Depending largely on the area in which they were located, the quality of the establishment could range from sordid to almost luxurious. Many of the shelters had nicknames, like the Bell and Horns at Thurloe Place, South Kensington; the Nursery End, near Lord’s; and the Junior Turf Club, on Piccadilly. The latter nickname was said to derive from an invading clientele of aristocratic champagne drinkers in the 1920s.

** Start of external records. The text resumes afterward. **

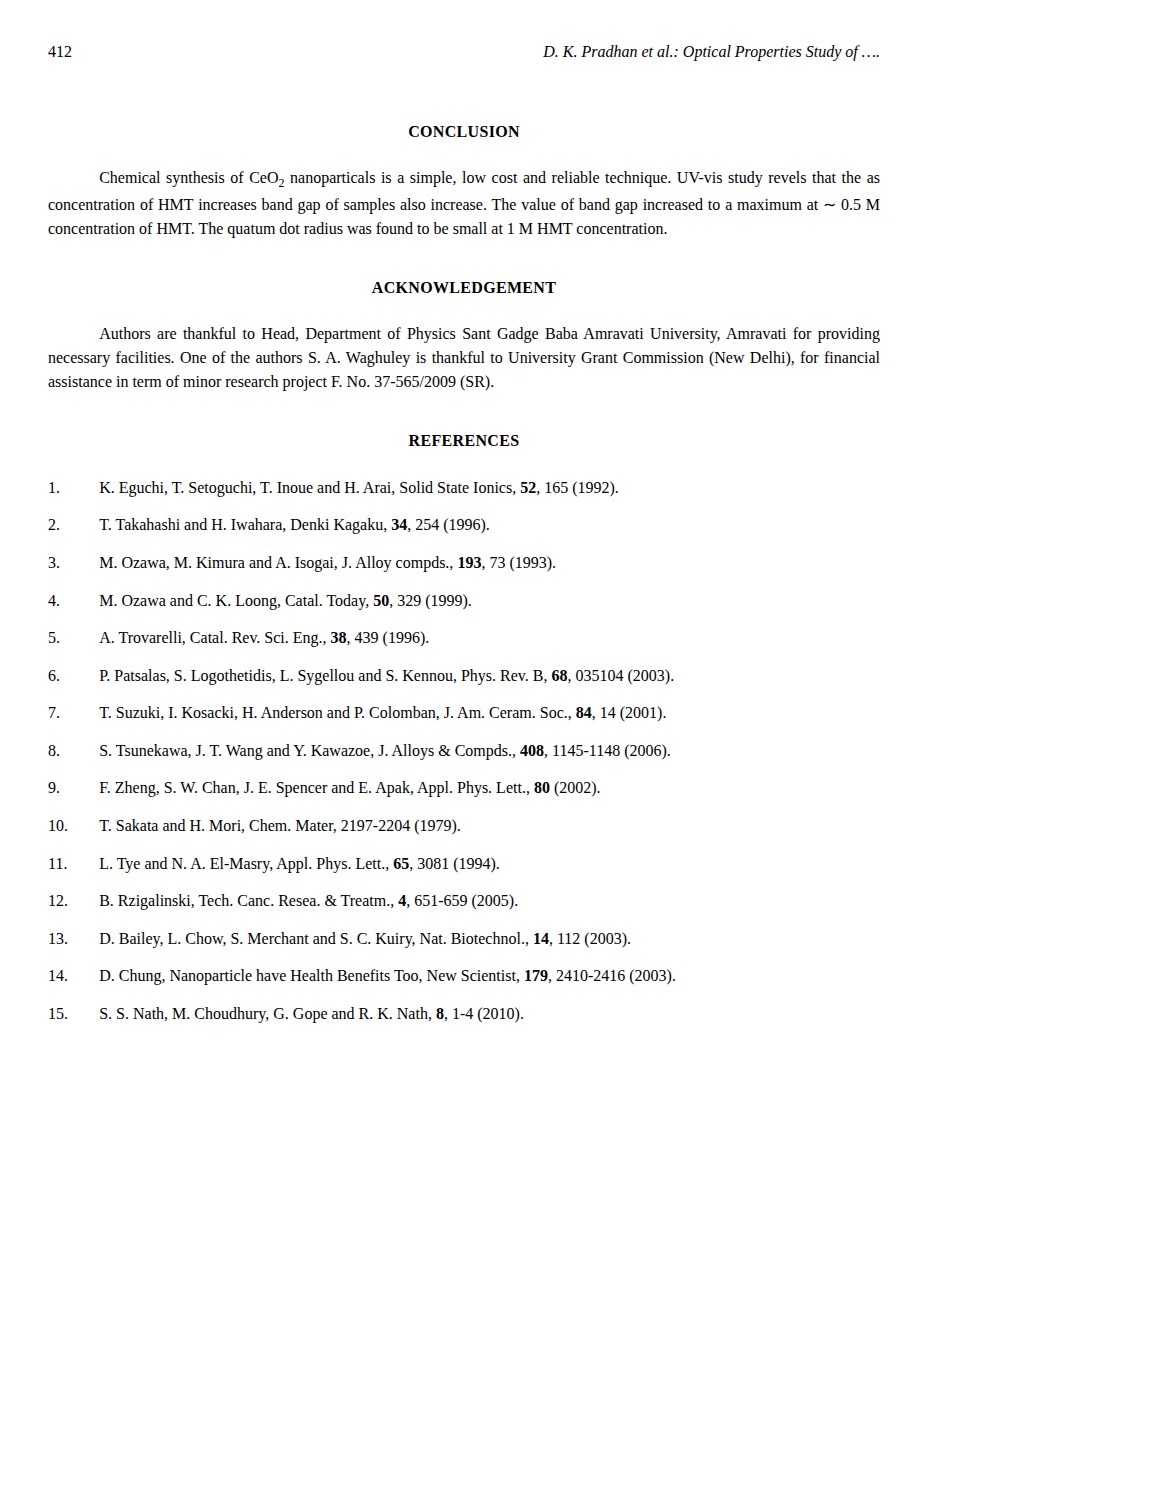412 D. K. Pradhan et al.: Optical Properties Study of ….
CONCLUSION
Chemical synthesis of CeO2 nanoparticals is a simple, low cost and reliable technique. UV-vis study revels that the as concentration of HMT increases band gap of samples also increase. The value of band gap increased to a maximum at ∼ 0.5 M concentration of HMT. The quatum dot radius was found to be small at 1 M HMT concentration.
ACKNOWLEDGEMENT
Authors are thankful to Head, Department of Physics Sant Gadge Baba Amravati University, Amravati for providing necessary facilities. One of the authors S. A. Waghuley is thankful to University Grant Commission (New Delhi), for financial assistance in term of minor research project F. No. 37-565/2009 (SR).
REFERENCES
K. Eguchi, T. Setoguchi, T. Inoue and H. Arai, Solid State Ionics, 52, 165 (1992).
T. Takahashi and H. Iwahara, Denki Kagaku, 34, 254 (1996).
M. Ozawa, M. Kimura and A. Isogai, J. Alloy compds., 193, 73 (1993).
M. Ozawa and C. K. Loong, Catal. Today, 50, 329 (1999).
A. Trovarelli, Catal. Rev. Sci. Eng., 38, 439 (1996).
P. Patsalas, S. Logothetidis, L. Sygellou and S. Kennou, Phys. Rev. B, 68, 035104 (2003).
T. Suzuki, I. Kosacki, H. Anderson and P. Colomban, J. Am. Ceram. Soc., 84, 14 (2001).
S. Tsunekawa, J. T. Wang and Y. Kawazoe, J. Alloys & Compds., 408, 1145-1148 (2006).
F. Zheng, S. W. Chan, J. E. Spencer and E. Apak, Appl. Phys. Lett., 80 (2002).
T. Sakata and H. Mori, Chem. Mater, 2197-2204 (1979).
L. Tye and N. A. El-Masry, Appl. Phys. Lett., 65, 3081 (1994).
B. Rzigalinski, Tech. Canc. Resea. & Treatm., 4, 651-659 (2005).
D. Bailey, L. Chow, S. Merchant and S. C. Kuiry, Nat. Biotechnol., 14, 112 (2003).
D. Chung, Nanoparticle have Health Benefits Too, New Scientist, 179, 2410-2416 (2003).
S. S. Nath, M. Choudhury, G. Gope and R. K. Nath, 8, 1-4 (2010).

A visitor to the Westbourne Grove shelter in September 1888, calling himself ‘Dr J. Duncan’, was said to have confessed to the Jack the Ripper murders. The explorer Sir Ernest Shackleton was a regular at the Hyde Park Corner shelter, while the artist John Singer Sargent used the one near the Ritz. In the 1890s bohemian poets like Ernest Dowson treated their local shelters as a second home:
“They [young poets] used them as night-clubs, and retired to them at four o’clock in the morning for eggs-and-bacon. Not because they wanted eggs-and-bacon at four o’clock in the morning, but because the bourgeois did not eat eggs-and-bacon in cabmen’s shelters at four o’clock in the morning.”
Thomas Burke: London in My Time (1934)
Most shelters nowadays open only from breakfast to lunchtime and enforce a ‘cabbies only’ rule at the tables inside; several also provide a takeaway service from a window.